Prodotto della propaganda fascista in chiave anti-americana a sostegno delle imprese coloniali italiane, Harlem (1943) di Carmine Gallone viene restituito nella sua versione integrale, senza la censura di oltre mezz’ora operata dopo la fine della dittatura fascista, di tre mesi successiva all’uscita nelle sale. Ricostruire la versione originale e rifletterci criticamente significa andare oltre il doveroso e obbligato orrore per i dettami fascisti sulla purezza della razza e scendere più ideologicamente in profondità, consapevoli del pericolo del “fascismo che affascina”, per citare le parole del celebre saggio di Susan Sontag. Harlem non è semplicemente un documento storico, ma un monito culturale per il nostro presente.
Tommaso (Massimo Girotti), promettente pugile, accompagna il nipotino Tony in America dal padre Amedeo (Nazzari) che ha lasciato il paese natio per realizzare il suo sogno americano: il suo impero economico va dalle attività edilizie agli spettacoli di varietà. Nonostante le raccomandazioni del saggio fratello, Tommaso inizia una folgorante carriera pugilistica. Le tensioni tra i due fratelli si risolveranno quando Amedeo sarà ingiustamente arrestato per omicidio proprio all’inizio dell’invasione italiana dell’Eritrea: Tommaso organizzerà un incontro di pugilato al Madison Square Garden con il campione africano Charlie Lamb per raccogliere i soldi necessari per la difesa del fratello.
Il match è l’occasione per qualificare l’impresa coloniale italiana come civilizzatrice, rappresentando i neri americani, nella migliore delle ipotesi, come rozzi, incapaci e scemi. In questa seconda parte, le masse americane sono esclusivamente afro-americane, l’unico baluardo a questo dilagare di volti neri sono gli italiani: nella sua impresa impossibile di battere un peso massimo come Lamb, Tommaso non è semplicemente guidato da ragioni famigliari ma anche dalla volontà di “rimettere questi neri al loro posto”. L’esibizione del corpo di Girotti sul ring è quella che Sontag chiama “un’utopia estetica (la perfezione fisica; l’identità come dato biologico)” che “implica un erotismo ideale: la sessualità si trasforma nel magnetismo del capo e nella gioia dei suoi seguaci”. Se nella finzione cinematografica Lamb perde, tuttavia, nello spazio extra-diegetico è lui a trionfare: interpretato dal figlio di un ufficiale coloniale fascista incarna la sconfitta della follia della purezza della razza.
Harlem schiera una vera e propria parata di star di regime: oltre a Nazzari e Girotti, ci sono Valenti, le dive Elisa Cegani e Vivi Gioi e il campione dei pesi massimi, Primo Carnera, che guida un gruppo di personalità sportive e giornalistiche nel ruolo di loro stesse. Il film ricorre ad uno spettacolo di set sfarzosi, costumi ricercati, spettacolari panoramiche dello skyline newyorchese, importanti scene di massa e continui colpi di scena.
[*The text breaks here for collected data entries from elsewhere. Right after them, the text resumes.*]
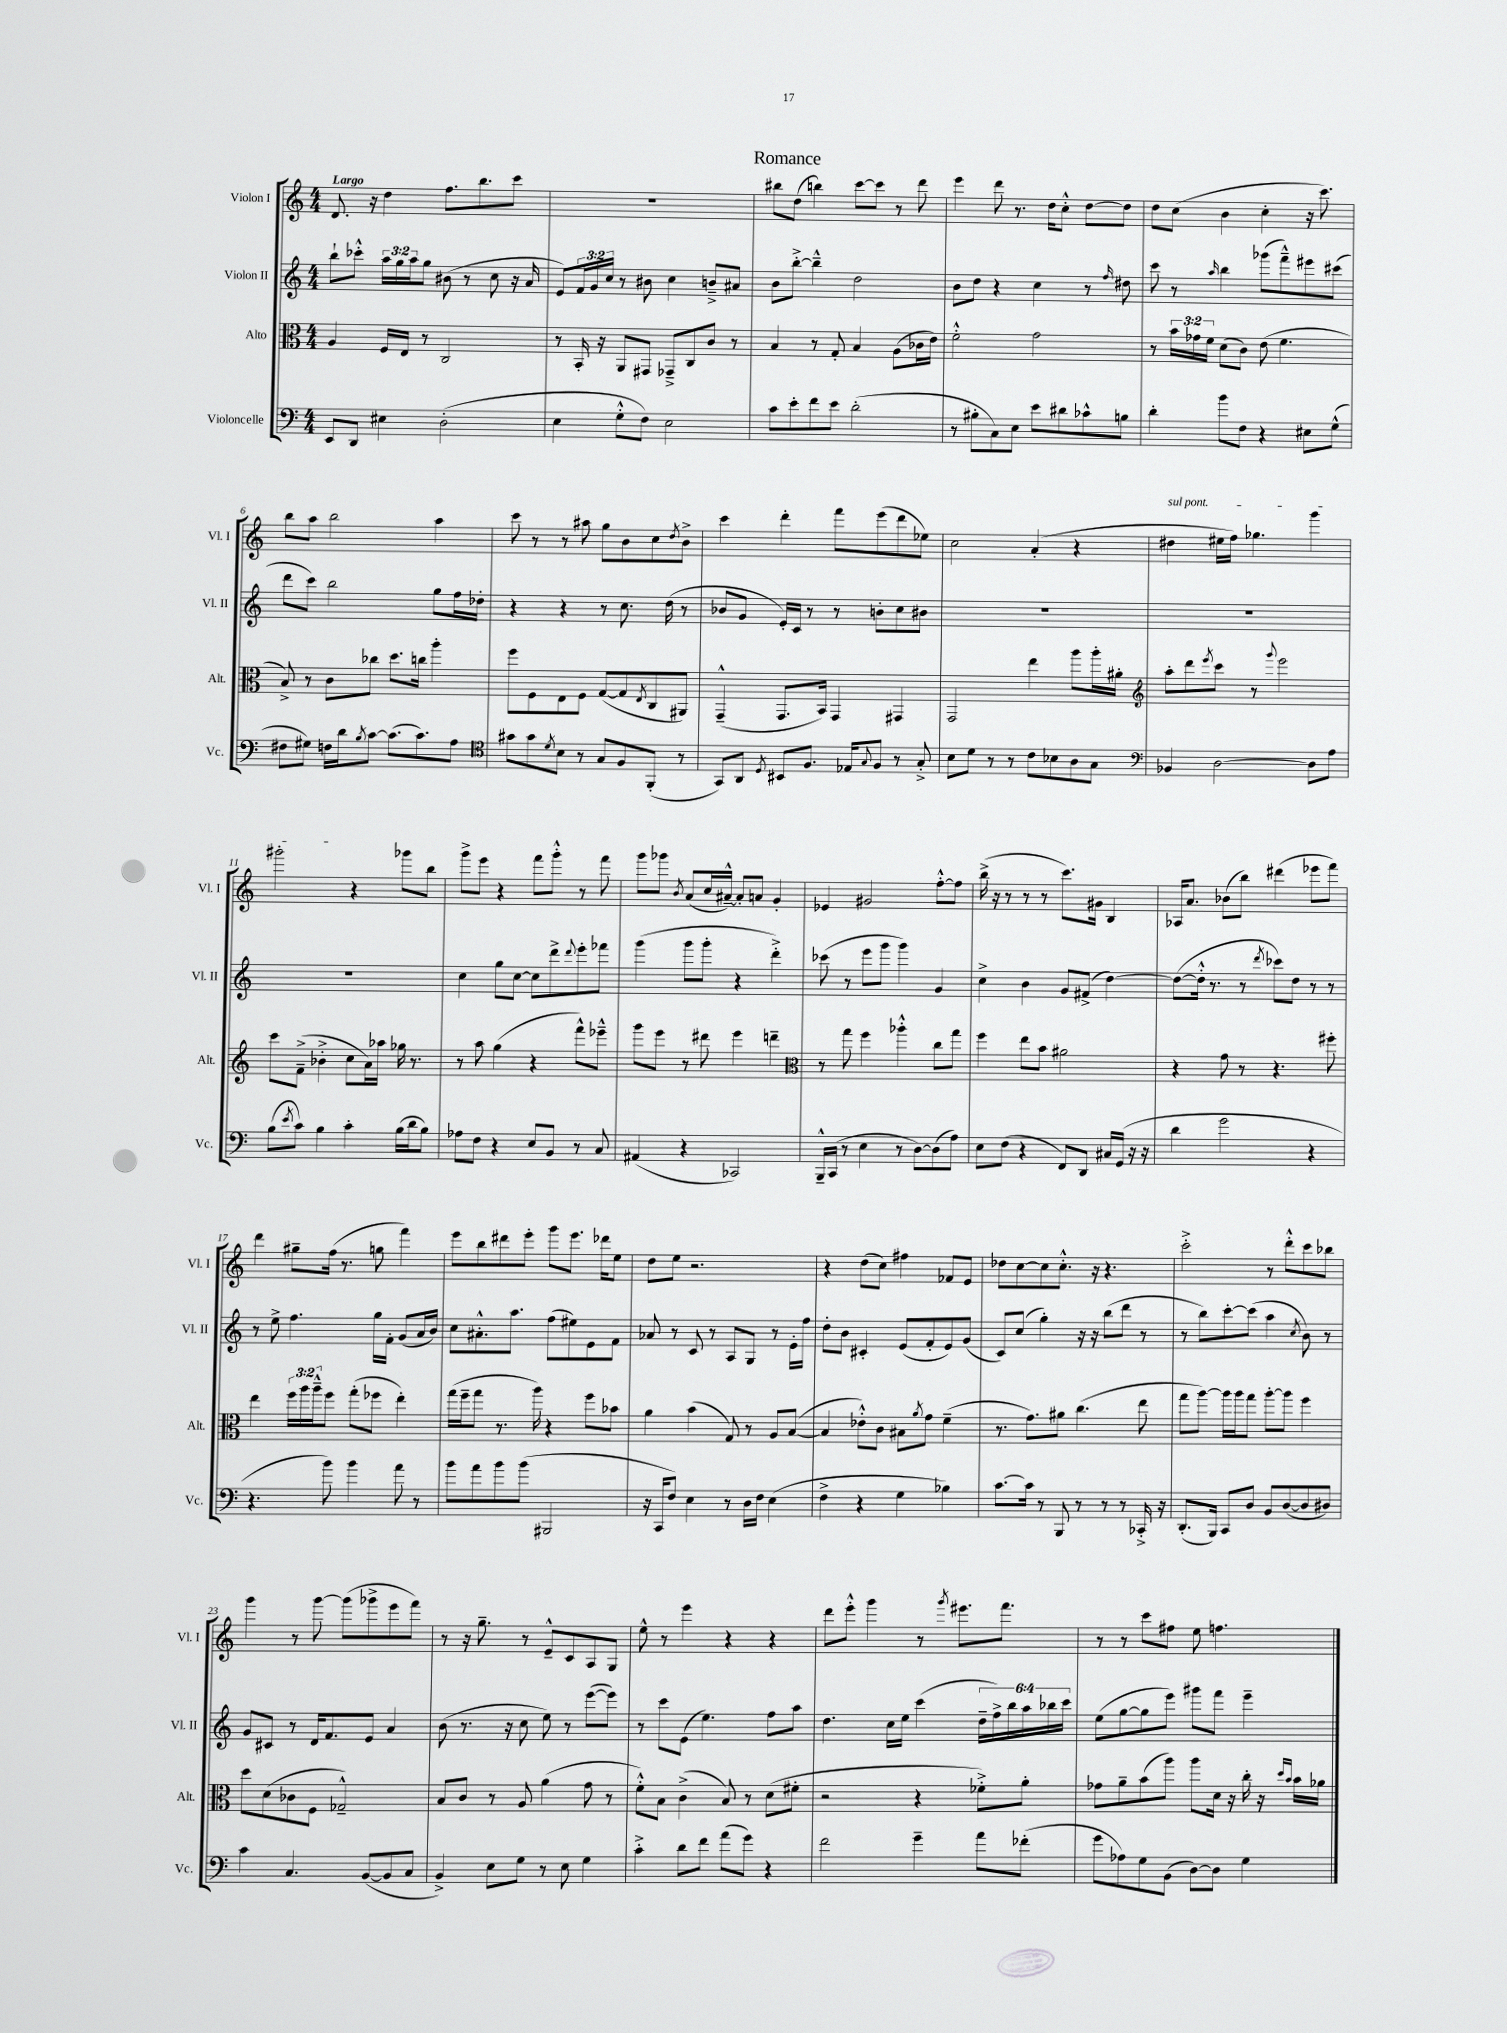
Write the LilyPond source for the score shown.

\header { title = "Romance" }
<<
\new StaffGroup <<
\new Staff = "s0" \with { instrumentName = "Violon I" shortInstrumentName = "Vl. I" } {
    \clef treble \key c \major \numericTimeSignature \time 4/4 \tempo "Largo"
    d'8. r16 d''4 f''8. b''8. c'''8 |
    R1 |
    bis''8 d''8( b''4) c'''8~ c'''8 r8 d'''8 |
    e'''4 d'''8 r8. d''16 c''8-.-^ d''8~ d''8 |
    d''8 c''8( b'4 c''4-. r16 c'''8.) |
    b''8 a''8 b''2 a''4 |
    c'''8 r8 r8 ais''8 g''8 b'8 c''8 \acciaccatura { d''8 } b'8-> |
    c'''4 d'''4-. f'''8 e'''8( d'''8 ees''8) |
    c''2 a'4-.( r4 |
    \once \override TextSpanner.bound-details.left.text = \markup { \italic "sul pont." } dis''4\startTextSpan eis''16 f''16) ges''4. g'''4 |
    gis'''2-.\stopTextSpan r4 ges'''8 b''8 |
    g'''8-> e'''8 r4 f'''8 g'''8-.-^ r8 f'''8 |
    g'''8 ges'''8 \acciaccatura { b'8 } a'8( c''16 ais'16~---^) ais'8-. a'8 g'4-. |
    ees'4 gis'2 f''8~-.-^ f''8 |
    b''16->( r16 r8 r8 r8 c'''8.) gis'16 b4 |
    aes16 a'8. bes'8( b''8) dis'''4( ees'''8 f'''8) |
    d'''4 gis''8-- f''16( r8. g''8 f'''4) |
    e'''8 b''8 dis'''8 e'''8-. g'''8 e'''8. des'''16 e''8 |
    d''8 e''8 r2. |
    r4 d''8( c''8) fis''4 fes'8 e'8 |
    des''8 c''8~ c''8 c''8.-.-^ r16 r4. |
    c'''2-.-> r8 d'''8-.-^ c'''8 bes''8 |
    g'''4 r8 g'''8~ g'''8( ges'''8-> e'''8 f'''8) |
    r8 r16 g''8.-- r8 e'8---^ c'8 a8 g8 |
    e''8-^ r8 e'''4 r4 r4 |
    d'''8 e'''8-.-^ g'''4 r8 \acciaccatura { g'''8 } eis'''8. f'''8. |
    r8 r8 c'''8 fis''8 e''8 f''4. \bar "|." |
}
\new Staff = "s1" \with { instrumentName = "Violon II" shortInstrumentName = "Vl. II" } {
    \clef treble \key c \major \numericTimeSignature \time 4/4 \override Staff.TupletNumber.text = #tuplet-number::calc-fraction-text
    b''8-! ces'''8-.-^ \tuplet 3/2 { a''16 g''16 a''16 } g''8 bis'8( r8 c''8 r16 a'16 |
    e'8) \tuplet 3/2 { f'16 g'16 c''16 } r8 bis'8 c''4 b'8---> ais'8 |
    b'8 b''8~-.-> b''4---^ d''2 |
    b'8 d''8 r4 c''4 r8 \grace { f''16 } dis''8 |
    c'''8 r8 \grace { a''16 } b''4 ges'''8( f'''8---^) eis'''8 cis'''8( |
    d'''8 c'''8) b''2 g''8 f''16 des''16-. |
    r4 r4 r8 c''8. d''16( r8 |
    bes'8 g'8 e'16-.) c'16 r8 r8 b'8-. c''8 bis'8 |
    R1 |
    R1 |
    R1 |
    c''4 g''8 c''8~ c''8 d'''8-> \appoggiatura { d'''8 } e'''8-. fes'''8 |
    g'''4( g'''8 g'''8-. r4 d'''4-.->) |
    ces'''8( r8 e'''8 g'''8 g'''4) g'4 |
    c''4-> b'4 g'8 fis'8->( d''4~) |
    d''8~( d''16-.-^ r8. r8 \acciaccatura { d'''8 } ces'''8) d''8 r8 r8 |
    r8 e''8-> f''4. g''16 f'16-. g'8( a'16 b'16) |
    c''8 ais'8.-.-^ a''8. f''8( eis''8) e'8 f'8 |
    aes'8 r8 c'8 r8 a8 g8 r8 e'16-. f''16 |
    d''8-. b'8 cis'4-. e'8( f'8-. e'8) g'8( |
    c'8) c''8( g''4-.) r16 r16 b''8( d'''8 r8 |
    r8 b''8) c'''8~-. c'''8( a''4 \acciaccatura { c''8 } b'8) r8 |
    g'8 cis'8 r8 d'16 f'8. e'8 a'4 |
    b'8( r8. r16 c''8 e''8) r8 e'''8~( e'''8) |
    r8 c'''8 e'8( e''4.) f''8 a''8 |
    d''4. c''16 e''16 c'''4( \tuplet 6/4 { d''16-- f''16->) b''16 a''16 bes''16 c'''16 } |
    e''8( g''8~ g''8 e'''8) gis'''8 f'''8 e'''4-- \bar "|." |
}
\new Staff = "s2" \with { instrumentName = "Alto" shortInstrumentName = "Alt." } {
    \clef alto \key c \major \numericTimeSignature \time 4/4 \override Staff.TupletNumber.text = #tuplet-number::calc-fraction-text
    a4 f16 e16 r8 c2 |
    r8 b,16-. r16 a,8 gis,8 ges,8---> c8 c'8 r8 |
    b4 r8 g8-. b4 a8( ces'16 e'16) |
    f'2-.-^ g'2 |
    r8 \tuplet 3/2 { b'16 ges'16 f'16 } d'8( c'8) e'8( f'4. |
    b8->) r8 c'8 ces''8 d''8. c''16 a''4-. |
    f''8 f8 e8 f8 g8~( g8 \acciaccatura { e8 } c8 ais,8) |
    g,4---^( g,8. b,16) g,4 gis,4 |
    g,2 e''4 a''8 a''16-. ais'16-. |
    \clef treble a''8-. d'''8 \acciaccatura { e'''8 } c'''8 r8 \appoggiatura { g'''8 } e'''2 |
    c'''8 f'8--->( bes'4-.-> c''8 a'16) aes''16 ges''16 r8. |
    r8 a''8 g''4( r4 f'''8-^) ees'''8---^ |
    g'''8 e'''8 r8 dis'''8 e'''4 d'''4-- |
    \clef alto r8 g''8 f''4 aes''4-.-^ c''8 g''8 |
    f''4 e''8 b'8 ais'2 |
    r4 g'8 r8 r4. fis''8-. |
    e''4 \tuplet 3/2 { f''16 a''16 a''16---^ } f''8 g''8-.( fes''8 e''4-.) |
    g''16( f''16-- g''8 r8. a''16) r4 f''8 bes'8 |
    a'4 b'4( g8) r8 a8 b8~( |
    b4 ees'8-.-^) c'8 bis8 \acciaccatura { a'8 } g'8 f'4--( |
    r8. g'8.) ais'8 c''4.( e''8 |
    g''8 a''8~) a''16 a''16 g''8 a''8~-. a''8 f''4 |
    d''8 d'8( ces'8 f8 ges2---^) |
    b8 c'8 r8 a8 a'4( g'8 r8 |
    f'8-.-^) b8 c'4->( b8) r8 d'8( fis'8-. |
    r2 r4 fes'8-.->) a'8-. |
    ges'8 a'8-- b'8( a''8) a''8 d'16 r16 c''16-. r16 \grace { d''16 b'16 } b'16 aes'16 \bar "|." |
}
\new Staff = "s3" \with { instrumentName = "Violoncelle" shortInstrumentName = "Vc." } {
    \clef bass \key c \major \numericTimeSignature \time 4/4
    e,8 d,8 eis4 d2-.( |
    e4 g8-.-^ f8) e2 |
    c'8 e'8-. f'8 e'8 d'2-.( |
    r8 bis8-. c8) e8 e'8 dis'8 ces'8-^ b8 |
    d'4-. b'8 f8 r4 eis8 g8-^( |
    fis8 gis8) f16 d'16 \acciaccatura { b8 } c'8~ c'8.( c'8.) a8 |
    \clef tenor gis'8 gis'8 \acciaccatura { d'8 } b8 r8 g8 f8 f,8-.( r8 |
    g,8) a,8 \acciaccatura { d8 } bis,8 f8. ees16 \appoggiatura { g8 } f8 r8 g8-.-> |
    b8 d'8 r8 r8 c'8 bes8 a8 g8 |
    \clef bass bes,4 d2~ d8 a8 |
    b8( \acciaccatura { e'8 } c'8) b4 c'4-. b16( d'16 b8) |
    aes8 f8 r4 e8 b,8 r8 c8 |
    ais,4( r4 ces,2) |
    b,,16---^ c,16( r8 e4 r8 d8~) d8( a8) |
    e8 f8( r4 f,8) d,8 cis16 g,16( r16 r16 |
    d'4 g'2 r4 |
    r4. b'8) b'4 a'8 r8 |
    b'8 a'8 b'8 b'8( bis,,2 |
    r16 c,16 f8) e4 r8 d16 f16 e4( |
    f4-> r4 g4 bes4) |
    c'8.~ c'16 r8 b,,8 r8 r8 r8 ces,16-.-> r16 |
    d,8.-.( b,,16) c,8 d8 b,8 d8~( d8 dis8) |
    c'4 c4. b,8~( b,8 c8 |
    b,4->) e8 g8 r8 e8 g4 |
    c'4-.-> d'8 f'8 a'8( g'8) r4 |
    f'2 g'4-- a'8 fes'8-.( |
    g'8 aes8) g8 b,8( d8~) d8 g4 \bar "|." |
}
>>
>>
Gallone smonta il mito degli Stati Uniti come terra dell’abbondanza utilizzando le stesse strategie narrative e artistiche attraverso cui Hollywood l’ha creato e riconfigura il paese come dominio afroamericano fin dal titolo, in cui il quartiere nero diventa una metonimia per l’intera nazione.
Harlem è stato scritto da indifendibili fascisti militanti come Pietro Petroselli ma anche da fini intellettuali come Carlo Cecchi, l’ebreo Giacomo Debenedetti e il futuro sceneggiatore di Roma, città aperta (1945), Sergio Amidei. Questo gruppo eterogeneo attesta certamente l’egemonia e la coercizione ideologica fascista. Senza però dimenticarsi, per il nostro presente, lo scomodo ragionamento di Susan Sontag secondo cui il fascismo non è semplicemente sinonimo di “brutalità e terrore” ma include “ideali che resistono ancora oggi sotto bandiere diverse; . . . il culto della bellezza, il feticismo del coraggio, l’annullamento dell’alienazione in estatici sentimenti di comunanza; il rifiuto dell’intelletto; la famiglia dell’uomo (con i capi nel ruolo di genitori)”. Una lista che sembra tratta da Harlem.